Un livre en cours d'écriture
Au fil de ses recherches, l’historien s’est mis à travailler sur l’histoire de la villégiature thermale des hôtels de Royat, 70 au total et 130 villas. Il est en train d'écrire un livre sur ce sujet. Il indique : « Le premier but de cette page Facebook puis du compte Instagram était d’attirer les gens et d’obtenir des retours. Les gens sont venus à moi avec des souvenirs, des anecdotes, des objets, des photos. J’espère finir mon livre dès la fin de l’année. Je me sers aussi un peu de tout cela pour monter un dossier auprès de la DRAC et des Monuments historiques pour le faire inscrire en monument historique ».
Un lieu chargé d'histoire
Ce trentenaire s’est pris d’intérêt pour ce lieu chargé d’histoire : « Le Majestic a accueilli le gouvernement pendant la guerre. Pétain est venu à 3 reprises ici. Il s’y est fait prêter serment de fidélité par les conseillers d’Etat réunis en réunion plénière, la veille de se faire voter les pleins pouvoirs à Vichy. Il y a eu plein de célébrités qui sont venues : les frères Goncourt à l’ouverture, le roi d’Angleterre, des maharadjahs. C’est un des rares palaces construits par une famille, sur 30 ans, entièrement en fonds propres. Ici les propriétaires ont tout payé en cash, sans crédit, au fur et à mesure de ce qu’ils gagnaient et ils se sont entourés des plus grands architectes, primés lors des Expositions universelles ».
Pas de nostalgie
Cependant, il avoue ne pas être nostalgique de cet âge d’or : « Je ne suis pas nostalgique de cette période. J’aime l’époque sur laquelle je travaille mais je n’aimerais pas y vivre. Il y a des réalités auxquelles on ne peut pas échapper. Personne n’a envie d’être malade en 1902 ni de se faire arracher une dent en 1903 ».
Un travail inspirant
Le travail de Johan Picot a inspiré celui de Bastien. Lui aussi a créé des pages Facebook et Instagram, consacrées au Royat Palace.

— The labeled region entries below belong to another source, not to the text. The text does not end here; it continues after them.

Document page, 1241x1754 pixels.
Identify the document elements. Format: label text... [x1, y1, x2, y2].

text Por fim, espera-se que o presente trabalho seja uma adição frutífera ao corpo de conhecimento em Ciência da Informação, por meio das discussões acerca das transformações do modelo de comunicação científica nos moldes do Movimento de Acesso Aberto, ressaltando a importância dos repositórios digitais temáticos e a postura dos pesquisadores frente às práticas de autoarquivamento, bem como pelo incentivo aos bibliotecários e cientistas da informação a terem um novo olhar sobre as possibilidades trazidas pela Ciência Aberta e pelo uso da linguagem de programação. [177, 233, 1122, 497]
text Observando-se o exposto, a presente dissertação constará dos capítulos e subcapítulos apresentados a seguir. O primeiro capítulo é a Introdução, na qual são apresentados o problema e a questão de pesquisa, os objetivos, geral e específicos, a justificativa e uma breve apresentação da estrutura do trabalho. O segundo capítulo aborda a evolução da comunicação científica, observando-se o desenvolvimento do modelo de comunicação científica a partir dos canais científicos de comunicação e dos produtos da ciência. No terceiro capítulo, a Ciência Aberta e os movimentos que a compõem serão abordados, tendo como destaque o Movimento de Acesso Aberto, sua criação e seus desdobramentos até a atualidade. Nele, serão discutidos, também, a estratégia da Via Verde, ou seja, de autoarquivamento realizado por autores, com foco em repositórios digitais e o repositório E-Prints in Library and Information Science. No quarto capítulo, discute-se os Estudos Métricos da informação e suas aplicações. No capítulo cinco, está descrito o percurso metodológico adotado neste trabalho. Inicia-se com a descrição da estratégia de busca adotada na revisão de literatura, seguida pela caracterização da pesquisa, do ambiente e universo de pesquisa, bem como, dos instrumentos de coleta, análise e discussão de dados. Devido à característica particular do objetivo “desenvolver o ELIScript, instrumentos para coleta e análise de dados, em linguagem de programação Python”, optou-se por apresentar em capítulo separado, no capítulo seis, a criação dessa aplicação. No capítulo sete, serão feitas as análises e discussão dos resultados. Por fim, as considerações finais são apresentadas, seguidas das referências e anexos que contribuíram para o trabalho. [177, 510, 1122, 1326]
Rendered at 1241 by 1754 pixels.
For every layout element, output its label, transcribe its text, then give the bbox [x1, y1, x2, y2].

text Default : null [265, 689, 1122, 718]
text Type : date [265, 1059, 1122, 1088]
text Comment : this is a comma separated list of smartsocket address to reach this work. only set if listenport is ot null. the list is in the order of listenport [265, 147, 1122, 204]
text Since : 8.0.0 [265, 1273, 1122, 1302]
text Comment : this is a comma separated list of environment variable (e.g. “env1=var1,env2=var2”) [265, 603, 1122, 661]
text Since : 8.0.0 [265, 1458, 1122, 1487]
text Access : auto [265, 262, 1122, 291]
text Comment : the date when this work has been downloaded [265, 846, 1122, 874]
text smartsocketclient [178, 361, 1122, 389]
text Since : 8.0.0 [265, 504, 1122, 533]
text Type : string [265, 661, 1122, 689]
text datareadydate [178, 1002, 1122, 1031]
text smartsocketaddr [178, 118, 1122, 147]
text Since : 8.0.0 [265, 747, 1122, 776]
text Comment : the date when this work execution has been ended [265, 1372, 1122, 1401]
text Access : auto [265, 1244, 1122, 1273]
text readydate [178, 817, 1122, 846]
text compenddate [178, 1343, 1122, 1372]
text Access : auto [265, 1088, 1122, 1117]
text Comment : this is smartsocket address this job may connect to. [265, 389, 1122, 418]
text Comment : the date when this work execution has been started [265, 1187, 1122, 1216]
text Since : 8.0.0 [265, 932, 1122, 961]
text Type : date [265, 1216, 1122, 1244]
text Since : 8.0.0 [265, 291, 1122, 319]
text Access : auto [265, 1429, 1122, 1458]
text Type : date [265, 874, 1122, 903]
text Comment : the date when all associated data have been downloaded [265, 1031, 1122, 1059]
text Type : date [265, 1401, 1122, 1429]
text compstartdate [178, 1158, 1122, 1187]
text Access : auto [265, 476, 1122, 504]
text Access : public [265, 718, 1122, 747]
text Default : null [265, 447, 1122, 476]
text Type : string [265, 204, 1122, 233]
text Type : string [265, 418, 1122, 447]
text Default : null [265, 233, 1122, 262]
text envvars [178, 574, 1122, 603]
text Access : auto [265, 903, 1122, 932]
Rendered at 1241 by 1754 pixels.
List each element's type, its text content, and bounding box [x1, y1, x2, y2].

Il raconte : « J’ai acheté un appartement au Royat Palace il y a 3 ans. Quand on se retrouve dans ce genre d’immeuble, on est tous attirés par le patrimoine. Dès le début, je me suis demandé où menaient les arches blanchies que l’on voyait dans le hall. Cela a éveillé ma curiosité. J’ai intégré le conseil syndical et cela m’a permis de découvrir certains éléments. Pour que le puzzle soit réuni, il fallait faire des recherches. Je m’y suis mis, d’abord en fouillant sur Internet, en me procurant des cartes postales sur des sites spécialisés, en trouvant des photos. J’ai commencé à découvrir la salle à manger, le restaurant, la salle de lecture et le billard. J’ai pu refaire les plans de l’hôtel. J’ai pu valoriser ces découvertes sur la page Facebook en m’inspirant de ce que Johan Picot avait fait. Au départ, cette page était destinée aux gens de l’immeuble, des gens comme moi qui pouvaient se demander ce qu’il se passait au-delà du hall ».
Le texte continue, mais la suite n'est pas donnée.